Klamidya enfeksiyonu, trachomatis adlı bakterinin neden olduğu, erkeklerde ve kadınlarda görülebilen, cinsel yolla bulaşan yaygın bir hastalıktır. Cinsel yolla bulaşan bu enfeksiyon vajinal akıntı ve kötü kokuya neden olmaktadır. Çok yaygın bir şekilde görülmektedir. İnfertiliteye (kısırlık) neden olabilmekte ve sıklıkla farkedilmeksizin geçirilmektedir.

Bilindiği üzere virüsler ve bakteriler kansere yol açabilmektedir. Hatta tüm kanserlerin % 16'sının mikroorganizmaların oluşturduğu uzun süreli enfeksiyonlara ve bunlara karşı vücudun geliştirdiği bağışıklık tepkisine bağlı oluştuğu düşünülmektedir. Kanser oluşumu ve mikroorganizmalar arasındaki ilişkileri incelendiği alana metagenomik denmektedir.

Mikroorganizmalardan olan virüsler, vücuda girdikten sonra hücrelere saldırıp kendi genetik materyallerini rastgele bir şekilde hücre çekirdeğindeki DNA’nın yapısına katabilir ve tümör gelişimine katkıda bulunan onkogenlerin aşırı üretilmesine sebep olabilir ya da bu onkogenleri kendi genetik yapılarına ekleyip vücutta hızlı bir şekilde yayılarak tümör oluşumunu teşvik edebilir.

Yapılan yeni bir araştırma konumuzu destekler nitelikte sonuçlar vermiştir. Buna göre cinsel yolla bulaşan en yaygın hastalık olan klamidya, kadınlarda yumurtalık (over) kanseri riskini ikiye katlayabilir.

Çalışmada, araştırmacı ekip Polonya’dan 278 yumurtalık kanseri hastasını ve kansersiz 556 kadını; Amerika'dan 160 yumurtalık kanseri hastasını ve kansersiz 159 kişiyi karşılaştıran iki çalışmayı inceledi.

Klamidya oldukça yaygındır. Halihazırda 1.5 milyondan fazla Amerikalı bu enfeksiyona sahip durumdadır. Klamidya, antibiyotiklerle kolayca tedavi edilebilir, ancak genellikle belirti göstermez ve bu nedenle insanlar aylarca hatta yıllarca farkında olmadan enfekte kalabilirler. Zamanla, klamidya, infertiliteyle de sounçlanabilien kronik inflamasyona neden olur. Bu yeni çalışma klamidyanın tetiklediği kronik inflamasyonun kadınlarda yumurtalık kanserine de neden olabileceğini düşündürmektedir.
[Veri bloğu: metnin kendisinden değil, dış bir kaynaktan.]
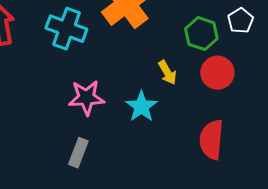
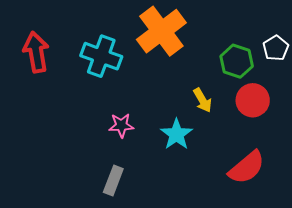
pink star: (86, 98) -> (121, 125), size x0.7
red semicircle: (211, 140) -> (247, 167), turned -135

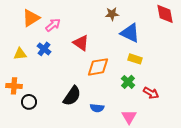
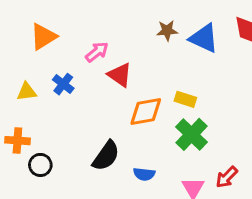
pink arrow: (53, 25) -> (97, 52), moved
blue triangle: (130, 33) -> (204, 38), moved
yellow rectangle: (135, 59) -> (185, 99), moved
green cross: (128, 82) -> (192, 134), size x1.5
red arrow: (151, 93) -> (227, 177), moved, turned 105

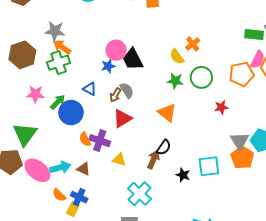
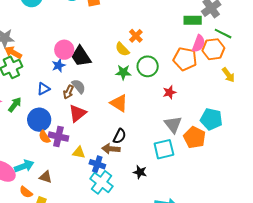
orange pentagon: (241, 74) -> (185, 59), turned 30
blue triangle: (90, 89) -> (44, 89), turned -48
blue circle: (71, 113) -> (39, 120), moved
gray triangle: (240, 141) -> (173, 125), moved
brown arrow: (153, 160) -> (111, 149), turned -102
brown triangle: (84, 169) -> (46, 177), moved
black star: (183, 175) -> (140, 172), moved
blue cross: (79, 197) -> (97, 164), moved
Yumurtalık kanseri bu yıl 21.000'den fazla Amerikalı kadında teşhis edilecek ve 14.000'den fazla kadının yaşam kaybına sebep olacaktır. Bu hastalık kadınlarda kansere bağlı yaşam kayıplarının beşinci önde gelen nedenidir ve yine ABD istatistiklerine göre beş yıllık sağkalım oranı % 46'dır.

Tabii ki klamidya enfeksiyonunun, yumurtalık kanseri riskinin ana nedenlerinden biri olup olmadığını doğrulamak için daha fazla çalışmaya ihtiyaç olsa da; mevcut veriler bizlere enfeksiyonun kanser gelişiminde rolü olduğunu göstermektedir. Kadınlar, şüpheli durumlarda veya düzenli kadın doğum muayenesi ile bu enfeksiyondan korunarak yumurtalık kanseri gelişimi riskini azaltabilir.